(Dataset entries)
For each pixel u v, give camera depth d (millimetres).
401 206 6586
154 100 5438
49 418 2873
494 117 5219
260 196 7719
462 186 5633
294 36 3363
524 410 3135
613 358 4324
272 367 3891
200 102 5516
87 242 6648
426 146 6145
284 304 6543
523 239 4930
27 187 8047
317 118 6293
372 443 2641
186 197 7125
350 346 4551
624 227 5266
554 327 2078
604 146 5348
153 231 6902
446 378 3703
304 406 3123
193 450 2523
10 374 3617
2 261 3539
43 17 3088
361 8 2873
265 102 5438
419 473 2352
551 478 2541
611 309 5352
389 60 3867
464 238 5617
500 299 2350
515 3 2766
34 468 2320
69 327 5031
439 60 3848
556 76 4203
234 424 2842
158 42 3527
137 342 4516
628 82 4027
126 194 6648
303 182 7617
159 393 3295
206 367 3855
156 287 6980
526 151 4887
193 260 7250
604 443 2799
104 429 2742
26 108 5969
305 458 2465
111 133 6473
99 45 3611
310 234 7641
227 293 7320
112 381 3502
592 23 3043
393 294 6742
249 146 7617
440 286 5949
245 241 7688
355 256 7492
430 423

Work required – After locating the line that holds "446 378 3703", print it and each line after it through the end of the data, exactly as it stands.

Exercise response –
446 378 3703
304 406 3123
193 450 2523
10 374 3617
2 261 3539
43 17 3088
361 8 2873
265 102 5438
419 473 2352
551 478 2541
611 309 5352
389 60 3867
464 238 5617
500 299 2350
515 3 2766
34 468 2320
69 327 5031
439 60 3848
556 76 4203
234 424 2842
158 42 3527
137 342 4516
628 82 4027
126 194 6648
303 182 7617
159 393 3295
206 367 3855
156 287 6980
526 151 4887
193 260 7250
604 443 2799
104 429 2742
26 108 5969
305 458 2465
111 133 6473
99 45 3611
310 234 7641
227 293 7320
112 381 3502
592 23 3043
393 294 6742
249 146 7617
440 286 5949
245 241 7688
355 256 7492
430 423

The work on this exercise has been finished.